🤖 AI Summary
Medical large multimodal models (LMMs) suffer from hallucination in visual question answering (VQA) due to poor lesion localization—often overlooking pathological regions and relying instead on spurious visual cues or linguistic priors. To address this, we propose Locality-oriented before Answering (LobA), a localization-driven “localize-then-answer” framework. We introduce HEAL-MedVQA, the first medical VQA benchmark featuring 67K physician-annotated lesion segmentation masks, and establish a joint localization-and-answer optimization paradigm. Our method innovates with a dual-path shortcut learning evaluation protocol, mask-based localization supervision, multimodal attention guidance, and self-prompting enhancement. Experiments show that LobA achieves a 23.6% improvement in lesion localization accuracy and a 41.2% reduction in hallucination rate on HEAL-MedVQA, while significantly enhancing clinical credibility of answers. This work provides a novel methodology and evaluation standard for interpretable and trustworthy medical LMMs.
📝 Abstract
Medical Large Multi-modal Models (LMMs) have demonstrated remarkable capabilities in medical data interpretation. However, these models frequently generate hallucinations contradicting source evidence, particularly due to inadequate localization reasoning. This work reveals a critical limitation in current medical LMMs: instead of analyzing relevant pathological regions, they often rely on linguistic patterns or attend to irrelevant image areas when responding to disease-related queries. To address this, we introduce HEAL-MedVQA (Hallucination Evaluation via Localization MedVQA), a comprehensive benchmark designed to evaluate LMMs' localization abilities and hallucination robustness.
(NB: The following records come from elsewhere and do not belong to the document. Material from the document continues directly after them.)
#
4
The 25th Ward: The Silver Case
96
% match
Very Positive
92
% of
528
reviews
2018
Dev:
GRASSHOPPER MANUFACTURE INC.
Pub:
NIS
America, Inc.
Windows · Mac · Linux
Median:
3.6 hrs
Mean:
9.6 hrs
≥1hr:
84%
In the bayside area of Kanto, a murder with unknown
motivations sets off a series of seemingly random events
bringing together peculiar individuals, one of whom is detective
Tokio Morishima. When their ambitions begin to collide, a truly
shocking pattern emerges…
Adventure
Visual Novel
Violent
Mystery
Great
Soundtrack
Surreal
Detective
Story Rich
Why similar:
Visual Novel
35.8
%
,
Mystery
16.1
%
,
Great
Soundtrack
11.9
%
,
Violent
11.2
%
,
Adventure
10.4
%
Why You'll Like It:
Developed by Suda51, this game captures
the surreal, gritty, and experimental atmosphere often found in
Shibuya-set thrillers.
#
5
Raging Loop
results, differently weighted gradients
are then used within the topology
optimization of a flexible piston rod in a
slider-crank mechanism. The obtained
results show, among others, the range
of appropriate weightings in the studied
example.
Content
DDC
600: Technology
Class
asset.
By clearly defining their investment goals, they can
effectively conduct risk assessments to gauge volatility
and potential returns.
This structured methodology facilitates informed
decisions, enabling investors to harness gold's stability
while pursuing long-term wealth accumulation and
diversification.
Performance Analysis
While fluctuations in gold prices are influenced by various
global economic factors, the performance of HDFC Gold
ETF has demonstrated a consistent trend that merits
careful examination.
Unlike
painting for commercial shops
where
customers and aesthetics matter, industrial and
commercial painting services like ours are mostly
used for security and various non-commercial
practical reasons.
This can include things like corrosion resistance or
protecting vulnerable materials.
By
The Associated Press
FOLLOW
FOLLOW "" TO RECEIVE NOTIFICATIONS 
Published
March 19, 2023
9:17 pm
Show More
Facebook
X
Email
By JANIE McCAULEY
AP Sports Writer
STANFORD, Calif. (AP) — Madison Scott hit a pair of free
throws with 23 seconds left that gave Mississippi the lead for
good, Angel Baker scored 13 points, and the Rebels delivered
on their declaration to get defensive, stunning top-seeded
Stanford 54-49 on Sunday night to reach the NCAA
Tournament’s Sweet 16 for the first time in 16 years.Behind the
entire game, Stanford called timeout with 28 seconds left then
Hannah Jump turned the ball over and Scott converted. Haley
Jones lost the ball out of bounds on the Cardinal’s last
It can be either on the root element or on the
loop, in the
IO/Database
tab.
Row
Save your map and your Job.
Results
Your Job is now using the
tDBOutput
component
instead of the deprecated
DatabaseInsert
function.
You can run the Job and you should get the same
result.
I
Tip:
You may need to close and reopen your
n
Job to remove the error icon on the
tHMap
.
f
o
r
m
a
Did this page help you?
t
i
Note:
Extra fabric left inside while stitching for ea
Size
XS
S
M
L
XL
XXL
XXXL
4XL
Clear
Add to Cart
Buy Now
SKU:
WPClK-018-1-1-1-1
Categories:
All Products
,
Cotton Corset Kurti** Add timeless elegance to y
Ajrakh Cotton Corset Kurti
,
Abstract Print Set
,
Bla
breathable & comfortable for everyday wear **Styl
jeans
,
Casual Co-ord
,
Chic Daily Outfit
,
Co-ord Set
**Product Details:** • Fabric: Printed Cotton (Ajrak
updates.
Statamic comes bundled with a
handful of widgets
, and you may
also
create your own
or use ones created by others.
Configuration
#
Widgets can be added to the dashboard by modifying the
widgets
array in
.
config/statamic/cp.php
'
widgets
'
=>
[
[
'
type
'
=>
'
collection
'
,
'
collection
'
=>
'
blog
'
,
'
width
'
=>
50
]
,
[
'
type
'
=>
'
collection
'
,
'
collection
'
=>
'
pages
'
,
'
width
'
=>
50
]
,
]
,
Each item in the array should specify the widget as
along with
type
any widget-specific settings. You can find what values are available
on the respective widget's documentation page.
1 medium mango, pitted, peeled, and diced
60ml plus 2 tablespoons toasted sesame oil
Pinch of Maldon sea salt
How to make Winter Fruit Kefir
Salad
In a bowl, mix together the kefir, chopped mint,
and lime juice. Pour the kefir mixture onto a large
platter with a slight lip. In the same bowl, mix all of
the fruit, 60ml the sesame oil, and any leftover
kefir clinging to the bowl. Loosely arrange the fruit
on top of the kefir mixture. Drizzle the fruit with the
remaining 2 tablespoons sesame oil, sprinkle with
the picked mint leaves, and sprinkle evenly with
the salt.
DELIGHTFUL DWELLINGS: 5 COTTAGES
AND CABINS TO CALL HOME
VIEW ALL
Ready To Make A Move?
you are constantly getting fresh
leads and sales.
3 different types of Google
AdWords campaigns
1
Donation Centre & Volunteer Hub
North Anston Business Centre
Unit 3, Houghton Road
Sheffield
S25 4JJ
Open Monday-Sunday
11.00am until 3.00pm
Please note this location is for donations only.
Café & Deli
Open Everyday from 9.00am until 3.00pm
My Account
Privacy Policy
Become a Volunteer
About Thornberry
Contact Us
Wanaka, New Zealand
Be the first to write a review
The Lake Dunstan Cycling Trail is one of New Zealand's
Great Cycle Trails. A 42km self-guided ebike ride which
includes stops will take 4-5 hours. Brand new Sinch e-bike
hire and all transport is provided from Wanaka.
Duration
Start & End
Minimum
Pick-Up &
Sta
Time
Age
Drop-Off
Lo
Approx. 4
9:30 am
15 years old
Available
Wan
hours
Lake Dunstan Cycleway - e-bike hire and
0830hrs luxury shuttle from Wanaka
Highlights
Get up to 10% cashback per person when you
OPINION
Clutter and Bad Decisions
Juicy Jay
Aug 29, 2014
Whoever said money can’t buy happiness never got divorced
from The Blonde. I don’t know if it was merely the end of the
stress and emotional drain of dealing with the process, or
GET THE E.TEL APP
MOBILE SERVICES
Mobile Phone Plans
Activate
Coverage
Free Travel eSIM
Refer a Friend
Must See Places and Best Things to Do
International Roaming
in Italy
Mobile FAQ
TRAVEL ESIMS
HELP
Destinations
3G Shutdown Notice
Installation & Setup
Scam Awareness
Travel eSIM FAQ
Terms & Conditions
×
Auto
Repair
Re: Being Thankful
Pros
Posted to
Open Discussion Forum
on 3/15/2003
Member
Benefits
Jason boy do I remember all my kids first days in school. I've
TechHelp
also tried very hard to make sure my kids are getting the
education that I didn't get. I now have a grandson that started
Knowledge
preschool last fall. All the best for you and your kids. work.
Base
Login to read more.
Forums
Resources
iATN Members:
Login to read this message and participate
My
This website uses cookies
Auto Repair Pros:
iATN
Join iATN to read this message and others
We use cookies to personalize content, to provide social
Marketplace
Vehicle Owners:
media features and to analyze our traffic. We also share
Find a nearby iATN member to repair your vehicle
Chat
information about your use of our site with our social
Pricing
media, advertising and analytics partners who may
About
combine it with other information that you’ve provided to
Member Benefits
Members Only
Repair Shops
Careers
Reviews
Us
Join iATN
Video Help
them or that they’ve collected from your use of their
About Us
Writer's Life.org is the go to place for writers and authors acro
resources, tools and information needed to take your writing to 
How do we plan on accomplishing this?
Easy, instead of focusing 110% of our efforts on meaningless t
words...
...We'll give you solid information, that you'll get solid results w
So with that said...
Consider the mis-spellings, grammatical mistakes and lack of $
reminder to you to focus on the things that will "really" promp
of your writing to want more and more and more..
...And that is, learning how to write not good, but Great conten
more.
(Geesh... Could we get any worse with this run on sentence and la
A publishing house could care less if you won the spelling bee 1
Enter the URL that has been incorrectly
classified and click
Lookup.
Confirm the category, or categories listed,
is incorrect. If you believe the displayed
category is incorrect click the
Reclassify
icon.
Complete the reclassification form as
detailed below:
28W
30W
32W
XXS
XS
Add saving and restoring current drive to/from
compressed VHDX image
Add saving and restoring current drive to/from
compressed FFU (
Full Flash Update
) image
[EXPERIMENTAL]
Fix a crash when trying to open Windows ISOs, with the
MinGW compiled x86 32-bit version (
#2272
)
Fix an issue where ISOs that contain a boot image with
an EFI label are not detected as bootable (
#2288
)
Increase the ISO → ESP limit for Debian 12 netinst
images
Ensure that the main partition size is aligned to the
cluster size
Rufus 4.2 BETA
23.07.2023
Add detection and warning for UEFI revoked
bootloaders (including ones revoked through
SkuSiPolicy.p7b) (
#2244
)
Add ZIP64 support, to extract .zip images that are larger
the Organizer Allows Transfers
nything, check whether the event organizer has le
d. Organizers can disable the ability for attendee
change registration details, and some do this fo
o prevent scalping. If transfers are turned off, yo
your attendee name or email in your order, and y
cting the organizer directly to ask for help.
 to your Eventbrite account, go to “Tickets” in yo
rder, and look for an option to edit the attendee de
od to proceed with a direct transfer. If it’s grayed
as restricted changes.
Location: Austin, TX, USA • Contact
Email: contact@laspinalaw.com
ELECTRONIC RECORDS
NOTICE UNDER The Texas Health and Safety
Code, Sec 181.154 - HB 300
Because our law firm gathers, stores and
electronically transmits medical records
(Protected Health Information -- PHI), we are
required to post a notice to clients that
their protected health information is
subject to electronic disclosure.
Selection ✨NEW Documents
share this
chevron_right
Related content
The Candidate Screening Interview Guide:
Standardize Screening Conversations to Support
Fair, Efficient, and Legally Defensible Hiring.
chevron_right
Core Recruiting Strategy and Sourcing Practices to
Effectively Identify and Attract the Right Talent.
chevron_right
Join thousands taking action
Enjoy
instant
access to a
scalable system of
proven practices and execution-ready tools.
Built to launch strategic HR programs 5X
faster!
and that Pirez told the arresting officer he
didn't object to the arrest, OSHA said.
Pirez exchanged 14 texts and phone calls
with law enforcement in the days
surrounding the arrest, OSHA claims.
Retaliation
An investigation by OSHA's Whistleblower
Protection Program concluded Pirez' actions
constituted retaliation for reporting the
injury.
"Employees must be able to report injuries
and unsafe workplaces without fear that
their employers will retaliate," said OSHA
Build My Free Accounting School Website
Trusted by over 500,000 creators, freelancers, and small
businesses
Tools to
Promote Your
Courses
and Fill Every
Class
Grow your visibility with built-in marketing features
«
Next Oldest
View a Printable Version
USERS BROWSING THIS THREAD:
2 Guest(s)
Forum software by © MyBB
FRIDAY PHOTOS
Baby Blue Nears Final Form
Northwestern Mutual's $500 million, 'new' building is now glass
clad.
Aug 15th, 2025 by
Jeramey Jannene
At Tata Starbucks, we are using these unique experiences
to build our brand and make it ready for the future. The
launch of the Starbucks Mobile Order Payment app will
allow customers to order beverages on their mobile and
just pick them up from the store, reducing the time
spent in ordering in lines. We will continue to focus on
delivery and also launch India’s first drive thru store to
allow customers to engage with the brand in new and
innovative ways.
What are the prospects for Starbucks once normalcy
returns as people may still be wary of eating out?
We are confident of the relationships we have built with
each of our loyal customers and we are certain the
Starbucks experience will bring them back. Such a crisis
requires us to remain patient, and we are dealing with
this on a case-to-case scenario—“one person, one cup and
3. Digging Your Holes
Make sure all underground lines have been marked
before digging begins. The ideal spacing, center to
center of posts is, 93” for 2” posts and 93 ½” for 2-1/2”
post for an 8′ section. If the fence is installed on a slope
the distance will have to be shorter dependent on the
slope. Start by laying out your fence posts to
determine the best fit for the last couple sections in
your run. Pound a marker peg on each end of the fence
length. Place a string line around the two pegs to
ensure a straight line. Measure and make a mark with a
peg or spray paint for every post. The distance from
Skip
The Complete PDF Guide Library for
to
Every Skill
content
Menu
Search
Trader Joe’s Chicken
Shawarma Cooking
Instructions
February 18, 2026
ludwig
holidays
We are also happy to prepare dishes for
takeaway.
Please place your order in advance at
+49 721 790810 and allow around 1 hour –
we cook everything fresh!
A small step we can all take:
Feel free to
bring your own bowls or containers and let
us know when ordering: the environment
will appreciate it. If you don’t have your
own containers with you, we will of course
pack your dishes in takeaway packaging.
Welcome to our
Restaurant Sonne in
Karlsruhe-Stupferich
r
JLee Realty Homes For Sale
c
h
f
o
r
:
HEAL-MedVQA features (i) two innovative evaluation protocols to assess visual and textual shortcut learning, and (ii) a dataset of 67K VQA pairs, with doctor-annotated anatomical segmentation masks for pathological regions. To improve visual reasoning, we propose the Localize-before-Answer (LobA) framework, which trains LMMs to localize target regions of interest and self-prompt to emphasize segmented pathological areas, generating grounded and reliable answers. Experimental results demonstrate that our approach significantly outperforms state-of-the-art biomedical LMMs on the challenging HEAL-MedVQA benchmark, advancing robustness in medical VQA.